After going through the data, give the number of lines that contain the word "residents" as your sole answer.

[[ Data for processing open ]]

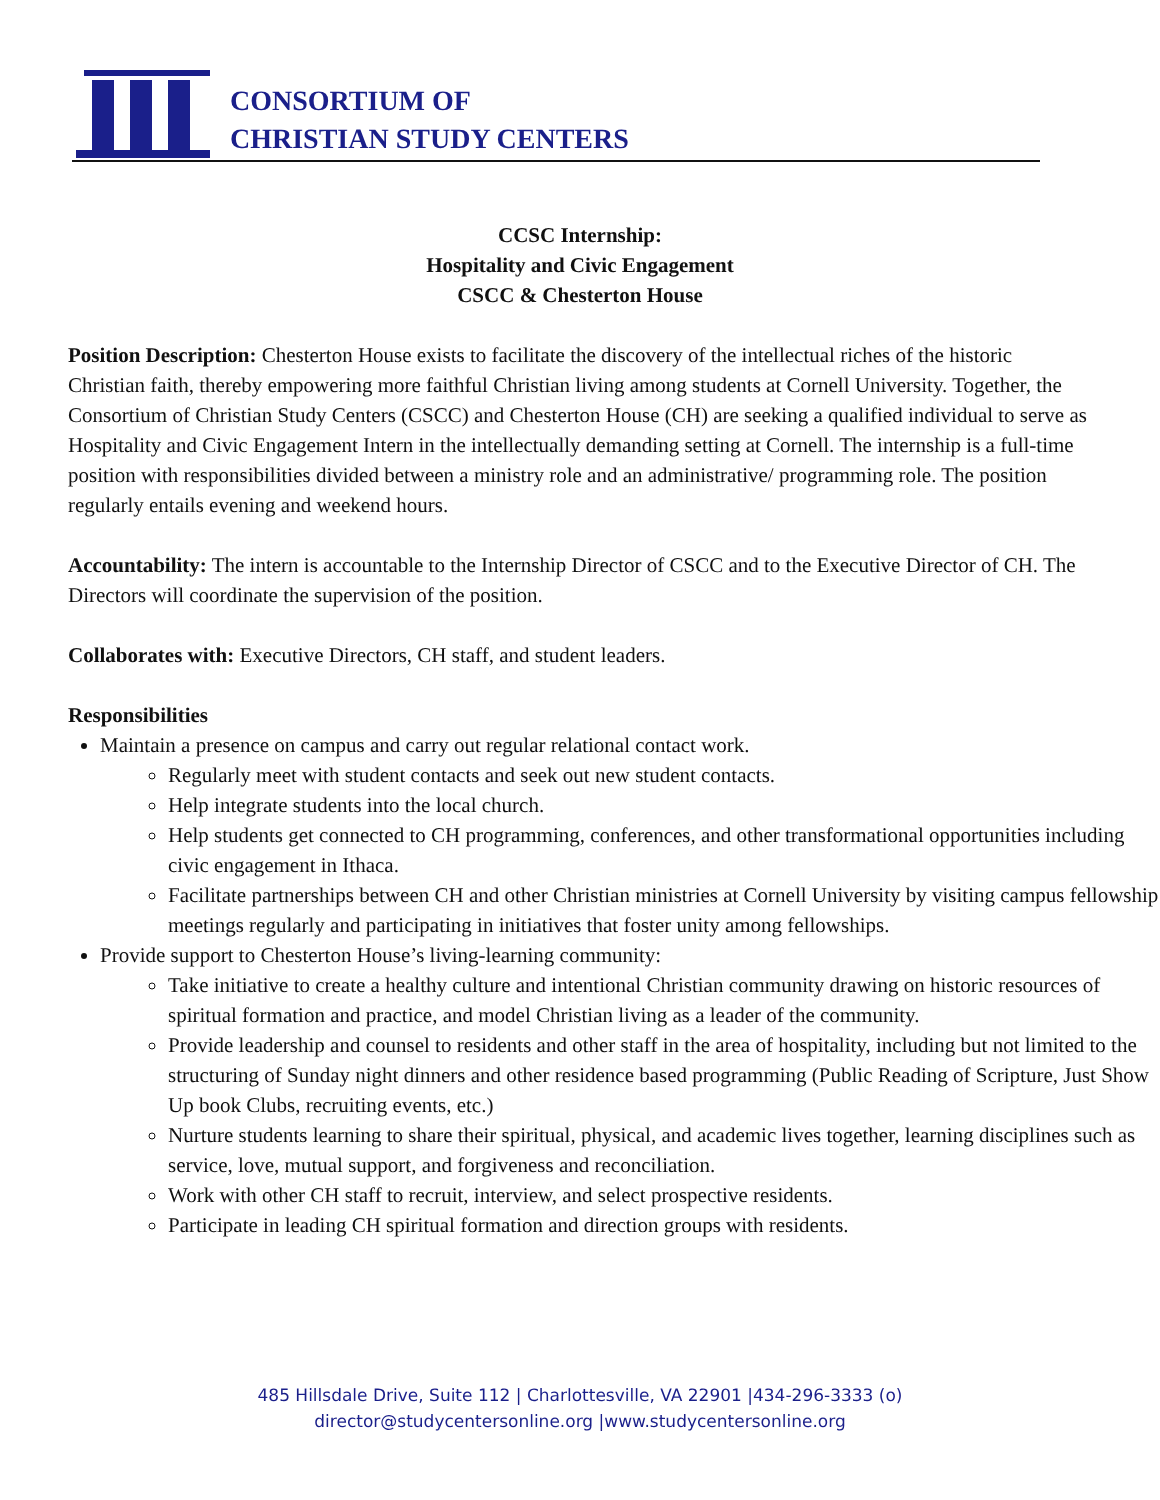CONSORTIUM OF
CHRISTIAN STUDY CENTERS
CCSC Internship:
Hospitality and Civic Engagement
CSCC & Chesterton House
Position Description: Chesterton House exists to facilitate the discovery of the intellectual riches of the historic Christian faith, thereby empowering more faithful Christian living among students at Cornell University. Together, the Consortium of Christian Study Centers (CSCC) and Chesterton House (CH) are seeking a qualified individual to serve as Hospitality and Civic Engagement Intern in the intellectually demanding setting at Cornell. The internship is a full-time position with responsibilities divided between a ministry role and an administrative/ programming role. The position regularly entails evening and weekend hours.
Accountability: The intern is accountable to the Internship Director of CSCC and to the Executive Director of CH. The Directors will coordinate the supervision of the position.
Collaborates with: Executive Directors, CH staff, and student leaders.
Responsibilities
Maintain a presence on campus and carry out regular relational contact work.
Regularly meet with student contacts and seek out new student contacts.
Help integrate students into the local church.
Help students get connected to CH programming, conferences, and other transformational opportunities including civic engagement in Ithaca.
Facilitate partnerships between CH and other Christian ministries at Cornell University by visiting campus fellowship meetings regularly and participating in initiatives that foster unity among fellowships.
Provide support to Chesterton House’s living-learning community:
Take initiative to create a healthy culture and intentional Christian community drawing on historic resources of spiritual formation and practice, and model Christian living as a leader of the community.
Provide leadership and counsel to residents and other staff in the area of hospitality, including but not limited to the structuring of Sunday night dinners and other residence based programming (Public Reading of Scripture, Just Show Up book Clubs, recruiting events, etc.)
Nurture students learning to share their spiritual, physical, and academic lives together, learning disciplines such as service, love, mutual support, and forgiveness and reconciliation.
Work with other CH staff to recruit, interview, and select prospective residents.
Participate in leading CH spiritual formation and direction groups with residents.
485 Hillsdale Drive, Suite 112 | Charlottesville, VA 22901 |434-296-3333 (o)
director@studycentersonline.org |www.studycentersonline.org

[[ Data for processing closed ]]

* Reply *
3